• **STATED EXERCISE**
Collect every line of the data below that contains the string "qCreatedBy". Case matters.
* Begin TASK INPUTS *
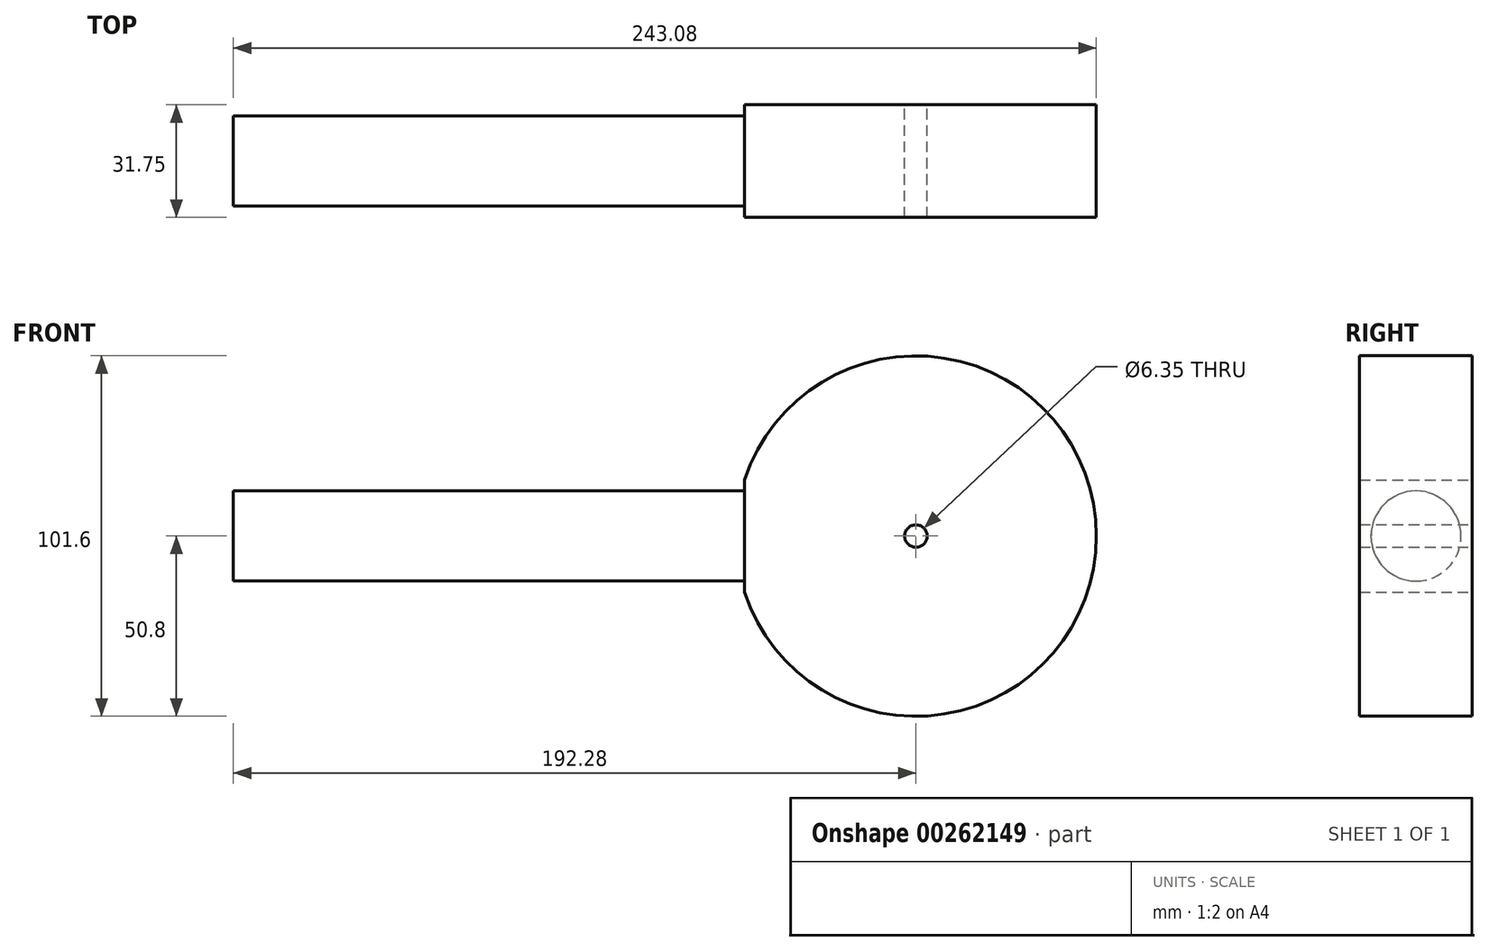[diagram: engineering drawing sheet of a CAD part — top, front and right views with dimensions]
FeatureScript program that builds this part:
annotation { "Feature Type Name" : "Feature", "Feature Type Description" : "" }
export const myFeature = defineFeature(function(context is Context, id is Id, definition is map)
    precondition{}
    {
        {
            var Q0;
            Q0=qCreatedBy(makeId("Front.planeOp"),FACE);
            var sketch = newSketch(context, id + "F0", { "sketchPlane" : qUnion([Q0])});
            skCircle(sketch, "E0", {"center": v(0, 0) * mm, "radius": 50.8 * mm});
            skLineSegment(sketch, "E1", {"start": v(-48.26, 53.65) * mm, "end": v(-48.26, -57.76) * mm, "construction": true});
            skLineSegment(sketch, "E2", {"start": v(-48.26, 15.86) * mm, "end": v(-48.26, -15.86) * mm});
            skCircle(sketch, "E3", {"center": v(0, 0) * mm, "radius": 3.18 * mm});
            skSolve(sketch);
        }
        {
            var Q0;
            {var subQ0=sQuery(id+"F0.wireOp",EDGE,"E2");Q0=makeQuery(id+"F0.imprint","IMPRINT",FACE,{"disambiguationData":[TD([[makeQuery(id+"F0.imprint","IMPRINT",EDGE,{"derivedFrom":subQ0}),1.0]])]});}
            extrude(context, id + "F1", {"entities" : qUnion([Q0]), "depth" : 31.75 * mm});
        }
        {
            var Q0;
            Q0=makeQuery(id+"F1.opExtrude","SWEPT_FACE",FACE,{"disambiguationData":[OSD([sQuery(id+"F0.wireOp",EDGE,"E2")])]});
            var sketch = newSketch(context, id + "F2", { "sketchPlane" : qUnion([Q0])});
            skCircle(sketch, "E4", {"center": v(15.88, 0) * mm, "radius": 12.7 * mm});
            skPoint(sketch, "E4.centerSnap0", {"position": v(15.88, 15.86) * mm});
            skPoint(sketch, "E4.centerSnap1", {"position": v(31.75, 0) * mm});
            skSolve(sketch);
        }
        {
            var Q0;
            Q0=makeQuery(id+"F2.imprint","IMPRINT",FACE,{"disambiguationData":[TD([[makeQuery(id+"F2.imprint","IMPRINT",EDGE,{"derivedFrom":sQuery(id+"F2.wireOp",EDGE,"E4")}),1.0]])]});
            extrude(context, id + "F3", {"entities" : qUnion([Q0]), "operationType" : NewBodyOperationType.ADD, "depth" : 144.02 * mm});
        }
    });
* End TASK INPUTS *
* Begin TASK INPUTS *
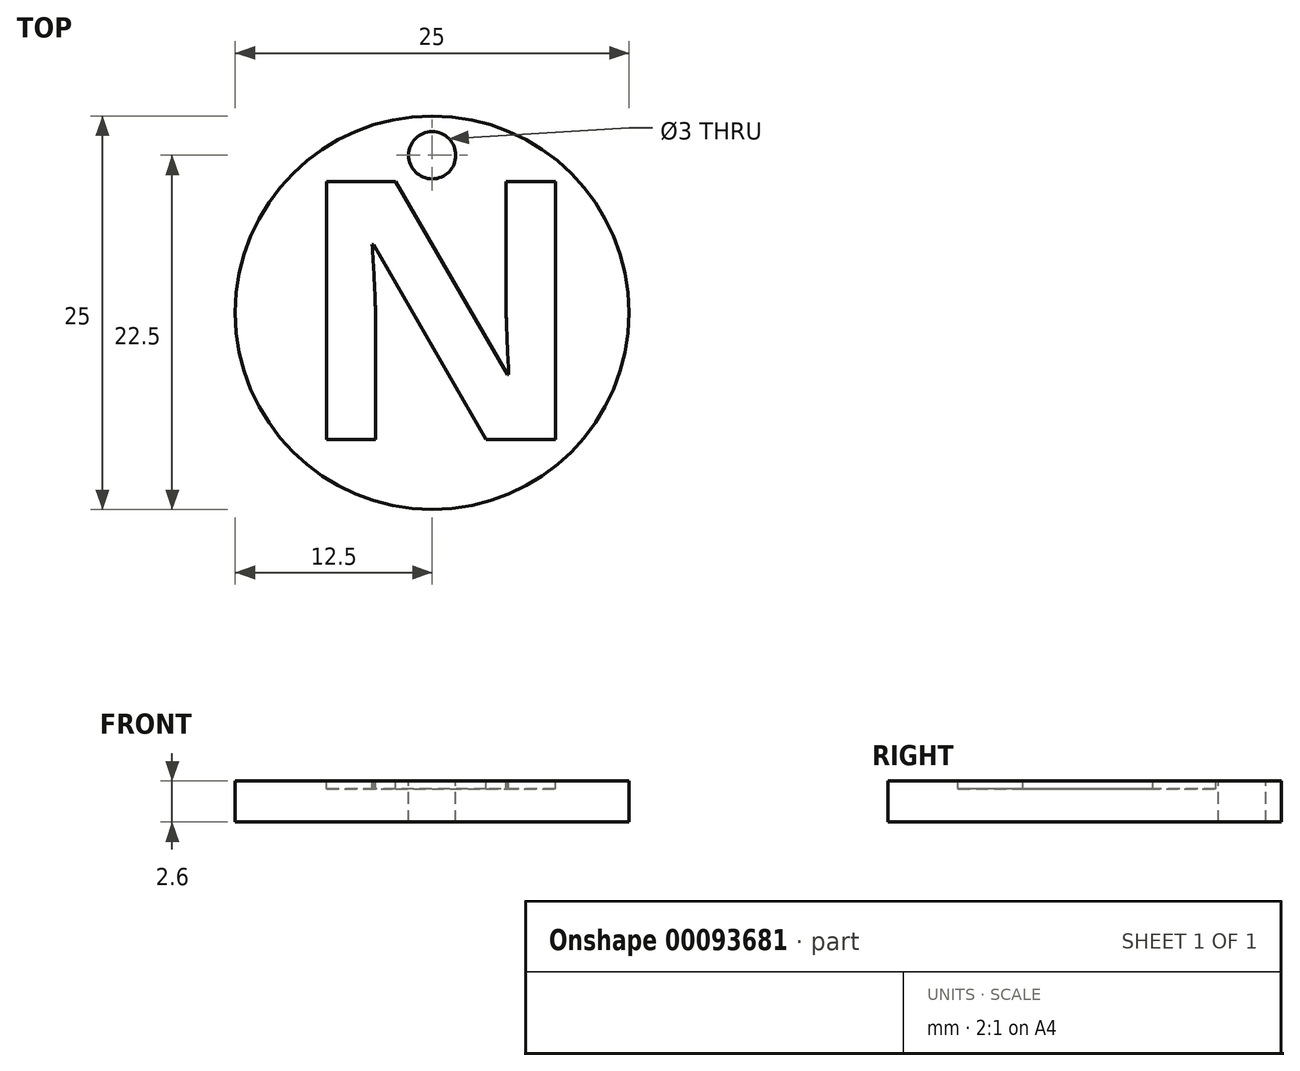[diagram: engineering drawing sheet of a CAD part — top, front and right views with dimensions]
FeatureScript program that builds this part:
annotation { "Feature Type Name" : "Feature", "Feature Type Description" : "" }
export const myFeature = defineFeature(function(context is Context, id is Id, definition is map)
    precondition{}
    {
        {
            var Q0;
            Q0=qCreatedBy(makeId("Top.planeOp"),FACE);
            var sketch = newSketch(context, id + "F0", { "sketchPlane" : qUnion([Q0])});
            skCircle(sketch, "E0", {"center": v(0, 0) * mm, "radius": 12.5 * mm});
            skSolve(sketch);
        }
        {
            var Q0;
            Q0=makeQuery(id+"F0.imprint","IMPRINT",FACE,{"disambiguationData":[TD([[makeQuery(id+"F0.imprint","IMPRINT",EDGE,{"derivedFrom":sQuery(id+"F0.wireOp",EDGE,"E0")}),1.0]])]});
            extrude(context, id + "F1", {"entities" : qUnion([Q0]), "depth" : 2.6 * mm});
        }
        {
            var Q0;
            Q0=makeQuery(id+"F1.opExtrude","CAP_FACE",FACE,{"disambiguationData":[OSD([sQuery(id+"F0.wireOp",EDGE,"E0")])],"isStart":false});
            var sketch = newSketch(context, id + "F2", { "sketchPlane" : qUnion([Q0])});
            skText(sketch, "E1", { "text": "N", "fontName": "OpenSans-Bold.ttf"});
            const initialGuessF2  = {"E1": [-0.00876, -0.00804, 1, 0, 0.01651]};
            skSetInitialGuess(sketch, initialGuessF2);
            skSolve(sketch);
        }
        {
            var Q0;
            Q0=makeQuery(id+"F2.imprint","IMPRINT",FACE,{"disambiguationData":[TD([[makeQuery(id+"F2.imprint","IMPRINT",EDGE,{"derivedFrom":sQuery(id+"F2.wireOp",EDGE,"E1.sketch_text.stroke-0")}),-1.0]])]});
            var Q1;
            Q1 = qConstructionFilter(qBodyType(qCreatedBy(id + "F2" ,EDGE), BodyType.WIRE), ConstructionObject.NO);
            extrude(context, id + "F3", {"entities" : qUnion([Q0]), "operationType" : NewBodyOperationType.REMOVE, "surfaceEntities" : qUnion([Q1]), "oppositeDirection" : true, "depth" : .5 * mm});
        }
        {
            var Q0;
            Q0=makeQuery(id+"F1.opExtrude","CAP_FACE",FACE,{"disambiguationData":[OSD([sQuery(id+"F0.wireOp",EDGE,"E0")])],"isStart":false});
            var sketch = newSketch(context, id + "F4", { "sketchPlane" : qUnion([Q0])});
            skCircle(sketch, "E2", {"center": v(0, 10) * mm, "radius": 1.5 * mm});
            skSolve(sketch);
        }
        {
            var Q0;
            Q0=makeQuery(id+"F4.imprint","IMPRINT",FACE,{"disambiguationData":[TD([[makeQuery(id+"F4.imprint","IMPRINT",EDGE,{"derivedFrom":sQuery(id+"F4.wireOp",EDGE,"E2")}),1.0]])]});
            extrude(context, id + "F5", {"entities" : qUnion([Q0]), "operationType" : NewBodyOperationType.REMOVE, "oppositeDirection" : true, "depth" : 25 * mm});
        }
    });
* End TASK INPUTS *
* Begin TASK INPUTS *
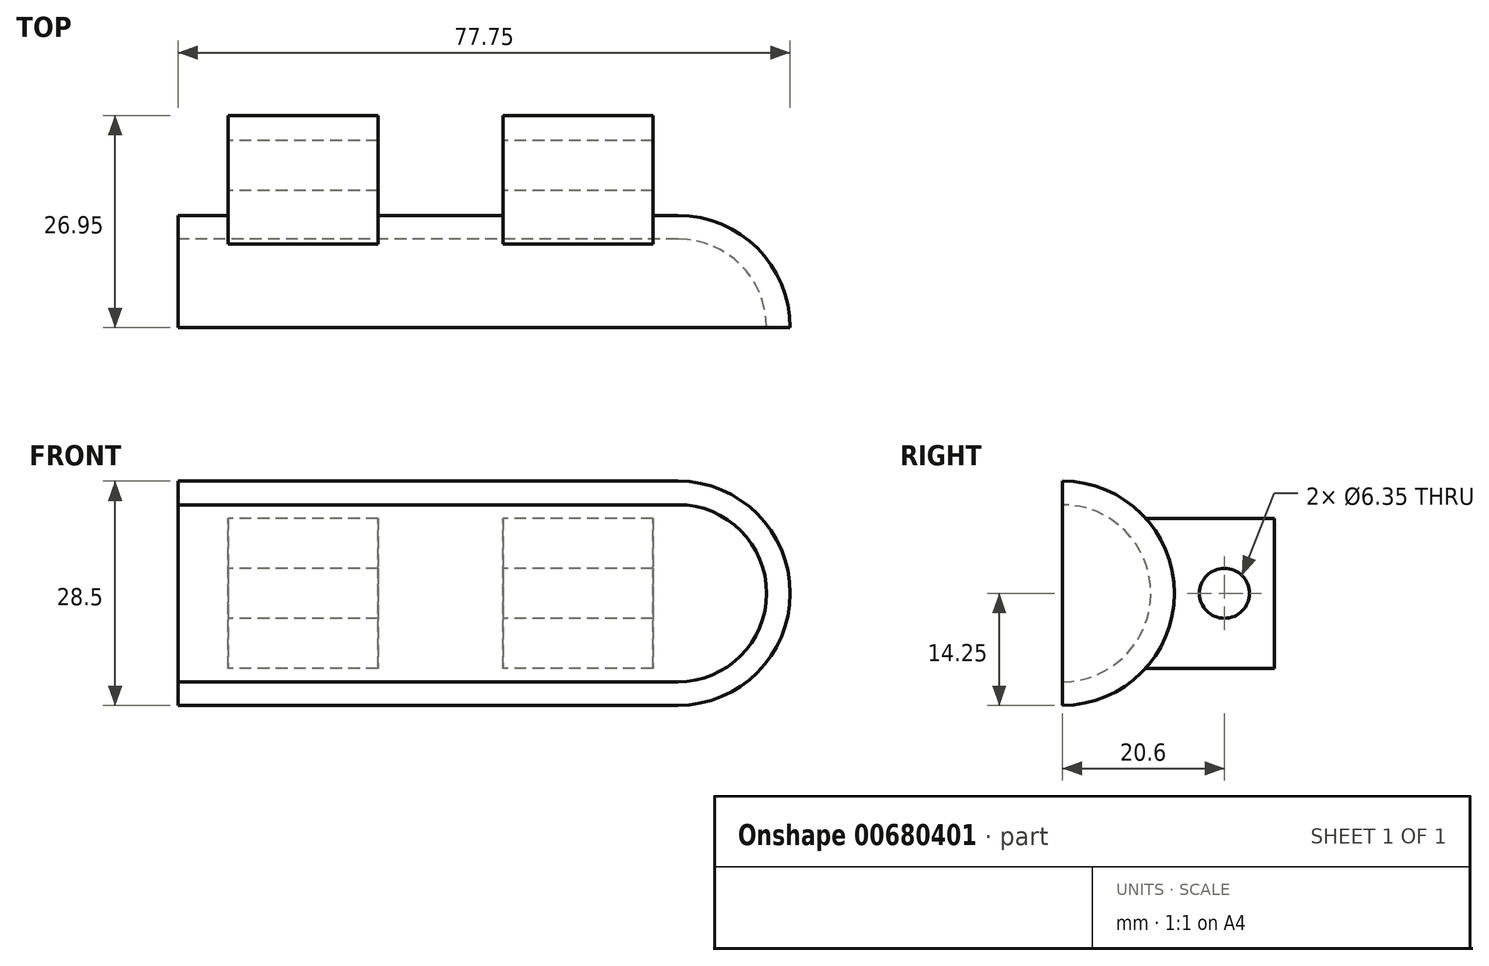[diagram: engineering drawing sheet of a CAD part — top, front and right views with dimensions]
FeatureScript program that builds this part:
* End TASK INPUTS *
• **EXERCISE OUTPUT**
            Q0=qCreatedBy(makeId("Front.planeOp"),FACE);
            Q0=qCreatedBy(makeId("Top.planeOp"),FACE);
            Q1 = qConstructionFilter(qBodyType(qCreatedBy(id + "F2" ,EDGE), BodyType.WIRE), ConstructionObject.NO);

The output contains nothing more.